Bizim 35 merkez mahallemiz, 50 tane kırsal mahallemiz var. Bunların hiç birinde olaylar olmadı. 5-6 tane ilçe başkanı adayımız var. Onların da sesiz çıkmıyor. Ama sadece bir arkadaşımız her gittiği yerde birtakım söylemlerle beni bile işin içine sokmaya çalışıyor. Şık değil, doğru bir hareket değil. Doğru bulmuyorum. Mümkün olduğunca sandık başlarına gitmemeye çalışıyorum ama kongre sürecinde belediye meclisi üyesinin, il başkanı adayının, ilçe başkanı adayının karışma hakkı var, belediye başkanının yok diye bir kuralı da tanımıyorum. Biz de kendi arkadaş grubumuz içinde partimizi en iyi temsil edecek bir yönetim oluşması için çalışma içindeyiz. Buna da hiç kimsenin engel olmak gibi bir hakkı yok.
“O zaman iyiydi de şimdi mi kötü?”
Delege seçimlerinde partililerin “belediye başkanlarının selamıyla” arandığı iddia ediliyor. Siz bu iddiaları nasıl değerlendiriyorsunuz?

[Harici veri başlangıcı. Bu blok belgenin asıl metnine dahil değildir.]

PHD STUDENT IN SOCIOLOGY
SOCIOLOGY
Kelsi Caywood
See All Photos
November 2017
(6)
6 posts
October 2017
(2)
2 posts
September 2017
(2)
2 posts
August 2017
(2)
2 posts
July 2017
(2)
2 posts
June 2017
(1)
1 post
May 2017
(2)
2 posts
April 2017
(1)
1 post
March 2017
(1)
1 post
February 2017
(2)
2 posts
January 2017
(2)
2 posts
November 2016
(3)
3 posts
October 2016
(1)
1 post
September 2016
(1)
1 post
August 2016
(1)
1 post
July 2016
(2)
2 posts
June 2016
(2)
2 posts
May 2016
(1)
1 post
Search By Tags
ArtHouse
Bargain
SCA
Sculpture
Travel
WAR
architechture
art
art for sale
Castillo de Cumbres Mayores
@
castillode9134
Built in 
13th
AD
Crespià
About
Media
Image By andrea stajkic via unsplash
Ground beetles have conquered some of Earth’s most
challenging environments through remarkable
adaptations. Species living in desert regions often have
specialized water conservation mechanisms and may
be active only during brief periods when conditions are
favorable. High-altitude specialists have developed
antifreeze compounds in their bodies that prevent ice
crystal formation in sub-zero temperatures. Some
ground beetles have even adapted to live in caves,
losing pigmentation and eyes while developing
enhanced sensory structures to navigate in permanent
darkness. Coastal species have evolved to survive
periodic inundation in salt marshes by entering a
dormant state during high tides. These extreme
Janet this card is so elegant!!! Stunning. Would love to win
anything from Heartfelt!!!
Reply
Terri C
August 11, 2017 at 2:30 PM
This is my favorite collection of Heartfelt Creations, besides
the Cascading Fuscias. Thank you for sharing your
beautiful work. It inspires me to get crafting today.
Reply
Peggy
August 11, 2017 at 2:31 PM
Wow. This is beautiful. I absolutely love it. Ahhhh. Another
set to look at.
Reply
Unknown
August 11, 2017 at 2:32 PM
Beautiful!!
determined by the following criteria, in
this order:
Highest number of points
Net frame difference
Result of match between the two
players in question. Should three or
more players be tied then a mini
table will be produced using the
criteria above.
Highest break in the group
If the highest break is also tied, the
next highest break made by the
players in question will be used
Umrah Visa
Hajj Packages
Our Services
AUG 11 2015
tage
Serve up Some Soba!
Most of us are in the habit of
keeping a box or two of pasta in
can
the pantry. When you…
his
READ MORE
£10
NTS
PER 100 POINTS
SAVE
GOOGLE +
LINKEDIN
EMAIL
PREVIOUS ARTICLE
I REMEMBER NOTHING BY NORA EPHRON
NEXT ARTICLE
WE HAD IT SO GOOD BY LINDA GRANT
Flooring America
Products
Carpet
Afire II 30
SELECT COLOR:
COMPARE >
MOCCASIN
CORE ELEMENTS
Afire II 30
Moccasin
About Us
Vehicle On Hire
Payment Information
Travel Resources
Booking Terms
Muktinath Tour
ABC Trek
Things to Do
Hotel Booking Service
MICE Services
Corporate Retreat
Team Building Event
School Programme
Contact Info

Doğrudur. Benim tanıdığım arkadaşa benim selamımla gidecek, diğerinin tanıdığına diğerinin selamıyla gidecek. Herkes bir biçimde üyeye ulaşmanın yolunu arıyor. CHP’de şunu söyleyerek üyeleri aşağılamaya çalışmak kadar incitici bir şey yoktur. Hiç kimse emir eri değildir. Hiç kimse talimatla hareket etmez. Kaldı ki öyle olduğunu varsaysak bile Odunpazarı’nda üye sayısı 11 bin, 12 bin. Odunpazarı Belediyesi’nde çalışan sayısı 600, 700. Yani belediye başkanının etkisi, baskısı diye bir şey… Biz faşist miyiz? Böyle bir yakıştırma olur mu? Biz partide yıllardır çalışan, mücadele eden arkadaşlar olarak birbirimizi her zaman arayıp, her zaman da filanca listeyi destekliyorum aman oraya sahip çıkın demek gibi bir hakkımızın olduğunu düşünüyorum. Bunun tersine sizin hakkınız yok, biz konuşalım, biz yapalım. Bu da doğru bir yaklaşım değildir. Çünkü sonuçta ilçe yönetimi, il yönetimi, belediye başkanlarıyla, milletvekilleriyle, üyelerle birlikte çalışacak. O nedenle bunun çok olumsuz bir iş olduğunu düşünmüyorum. Odunpazarı’nda bizim belediyemizde çalışan işçilerden hiç birine ben şu sandığa gidin, şuraya oy verin demedim, demem. Çünkü bunu kendime yakıştıramam. Ama bizimle birlikte politika yapan arkadaşlarımız kendiliğinden zaten bu desteği veriyor. O nedenle bunların doğru olmadığını düşünüyorum. Kaldı ki bu arkadaşlarımızla biz kongrelerde zaman zaman yan yana olduk. O zaman da aynı şey oluyordu. O zaman iyiydi de şimdi mi kötü?
“Parti tabanıyla bağı olmayan vekiller tüzüğe madde koydu”
Süreç sanki belediye başkanından belediye personeline kaymış gibi. Belediye personellerinin delege seçimlerini yönlendirmeye çalıştığı söyleniyor.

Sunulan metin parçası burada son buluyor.